Last night, I spent ... three? hours trying to come up with two bars of a drum part leading into the end of a phrase. In my mind, this meant adding enough punctuation to contribute to the musical phrase; a sensible and finite effort. Two measures of 3/4. Three hours. Some of this wiggling is because this was a demo that was not constructed in the right order (there was no rigid adherence to a grid), but most of it was really about not being able to find the “perfect” drum pattern. What I ended up with isn’t perfect either, not by a mile, but it’s present and inoffensive. Is it underscoring the motion of the phrase? I think so. Is it the kind of part that, once removed, leaves a gaping hole? Probably not.
And so this got me thinking. I think a lot (a LOT. Too much) about parallels between music and work, and this one in particular really struck me: I spent hours trying to make something perfect that literally does not matter to anyone but me. The chances of another human hearing this are greater than zero, but they’re very, very, very small. And those that do hear it (recall that I described this as a “demo”) will not care one whit what kind of drum quasi-fill I added to this partcular section. (Nor will they care that I copied its shape to the similar section at the end of the song.) So this is a detail that I spent hours on, considering it a vital thing—part of the essence of the song—that will change nothing but my own perception.
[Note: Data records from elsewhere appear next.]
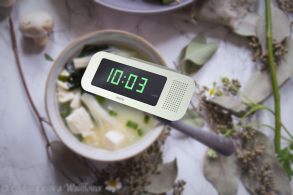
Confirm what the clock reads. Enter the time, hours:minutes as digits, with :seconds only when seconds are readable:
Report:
10:03
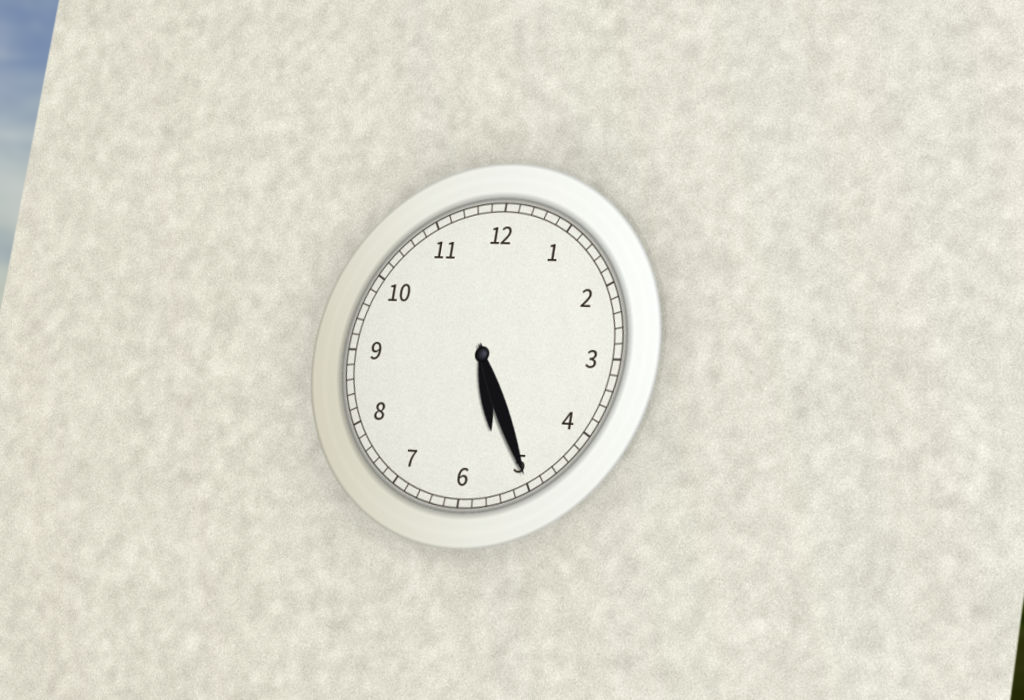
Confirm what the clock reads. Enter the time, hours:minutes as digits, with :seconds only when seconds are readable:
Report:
5:25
How much of the time I worry and focus on perfect ways to do things is time wasted? Sure, things I want better at work will lower my stress level, but (as an old boss once told me) there will always be more work. And more stress. I will probably never get to a point where everything is easy and coasting and stress-free. So if something is manageable enough and not lossy, is it good enough? Probably. I am probably chasing perfection for nothing, just as I do in my hobbying.
I realize this is OK in my hobbying. My own perception is, ultimately, the only true goal. But I’m starting to seriously consider that recognizing the outcome of the realization of the platonic ideal of some thing as the secret to being more productive. As my brother once told me from the military, “if it’s the wrong tool for the job, but it works – then it’s the right tool for the job.” And that’s probably true for lots of things that need to get done.